Stephenville's capacity for optimism will be tested again this year when we are hit with a double whammy of elections.
First up is the Republican Primary on March 6 featuring five county races and a whopping 19 candidates. Surely you have seen the signs dotting the landscape.
And if you are me you have already been accused of being “unfair.”
(Insert gigantic eye roll.)
Unfortunately this isn’t my first rodeo and after 15 years of covering local politics, I’ve seen and heard it all.
And every year there is someone who bemoans the process.
Luckily, most of the men and women running for office are smart and thoughtful, which makes up for the ones who, well, aren’t.

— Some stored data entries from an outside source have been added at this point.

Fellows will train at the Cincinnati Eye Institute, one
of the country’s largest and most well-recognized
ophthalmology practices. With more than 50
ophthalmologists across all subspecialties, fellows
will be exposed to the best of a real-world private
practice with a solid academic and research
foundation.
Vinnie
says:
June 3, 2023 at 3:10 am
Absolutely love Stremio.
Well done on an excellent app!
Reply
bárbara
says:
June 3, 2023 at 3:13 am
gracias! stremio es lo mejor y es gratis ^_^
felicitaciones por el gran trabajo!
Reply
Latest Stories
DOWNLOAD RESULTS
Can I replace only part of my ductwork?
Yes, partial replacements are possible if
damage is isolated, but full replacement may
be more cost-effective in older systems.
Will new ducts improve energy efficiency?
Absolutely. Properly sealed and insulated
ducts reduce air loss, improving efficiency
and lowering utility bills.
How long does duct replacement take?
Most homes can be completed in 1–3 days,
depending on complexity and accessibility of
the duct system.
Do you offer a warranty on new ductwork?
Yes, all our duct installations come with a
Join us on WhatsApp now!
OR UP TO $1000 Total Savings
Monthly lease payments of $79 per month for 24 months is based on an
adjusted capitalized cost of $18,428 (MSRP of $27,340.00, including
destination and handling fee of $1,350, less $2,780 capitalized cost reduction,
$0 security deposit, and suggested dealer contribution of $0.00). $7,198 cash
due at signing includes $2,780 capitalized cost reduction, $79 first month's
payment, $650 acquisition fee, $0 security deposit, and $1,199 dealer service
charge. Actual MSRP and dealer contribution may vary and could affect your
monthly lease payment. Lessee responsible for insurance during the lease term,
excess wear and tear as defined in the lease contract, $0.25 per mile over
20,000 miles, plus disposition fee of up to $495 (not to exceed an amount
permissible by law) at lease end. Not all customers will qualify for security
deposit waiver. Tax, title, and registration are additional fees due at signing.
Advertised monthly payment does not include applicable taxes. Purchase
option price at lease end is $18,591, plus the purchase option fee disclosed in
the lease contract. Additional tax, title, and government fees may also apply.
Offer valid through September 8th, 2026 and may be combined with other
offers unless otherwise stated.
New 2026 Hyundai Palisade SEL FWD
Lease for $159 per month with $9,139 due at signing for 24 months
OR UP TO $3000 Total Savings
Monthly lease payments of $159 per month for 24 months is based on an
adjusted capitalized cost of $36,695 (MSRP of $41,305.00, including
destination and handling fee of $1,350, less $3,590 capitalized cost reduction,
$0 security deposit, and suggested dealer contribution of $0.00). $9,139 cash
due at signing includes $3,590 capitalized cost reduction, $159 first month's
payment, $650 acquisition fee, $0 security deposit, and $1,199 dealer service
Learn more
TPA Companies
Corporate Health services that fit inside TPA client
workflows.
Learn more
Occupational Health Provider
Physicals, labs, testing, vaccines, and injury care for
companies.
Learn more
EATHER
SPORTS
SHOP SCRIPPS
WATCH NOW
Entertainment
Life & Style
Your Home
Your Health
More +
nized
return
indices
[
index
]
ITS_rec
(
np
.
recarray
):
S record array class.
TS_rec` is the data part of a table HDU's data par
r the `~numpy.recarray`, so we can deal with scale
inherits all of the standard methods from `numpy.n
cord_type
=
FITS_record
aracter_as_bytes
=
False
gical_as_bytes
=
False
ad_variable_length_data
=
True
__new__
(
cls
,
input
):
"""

With the race for city council just around the corner in May I thought now is the time to offer a crash course in Election 101 for any would-be politicos.
Here we go.
1. If you are toying with a run for office, high on your list of things to do after making the final decision is to call the hometown newspaper (that’s us) and schedule a time to come in and get to know the editorial department.
Making yourself available to the press shows you are a serious candidate who wants to connect with voters. Making that happen is your responsibility. Don’t depend on me to know your intentions. I’m not telepathic and I’ve never been able to get my hands on a crystal ball, but I am trying.
2. Be nice.
Don’t stew over perceived wrongdoings, then make threats about how you plan to retaliate. That never gets a relationship off to a good start.
Assume you will be treated fairly and come in to our office with an open mind. We are pretty friendly once you get to know us.
3. If any of this offends you, reconsider your decision. Local politics is not for sissies. Facebook still exists and we all remember what happened last year.
Meanwhile, the rest of you can go ahead and put down your pen. There will be plenty of time to submit your thoughts in the form of a letter to the editor when things get a little closer.
For now, I am going to take a breather until the political frenzy wraps its arthritic fingers around our necks and chokes the joy straight out of us.
The good news is I’m prepared. My antacids are in reach and the chardonnay is chilling.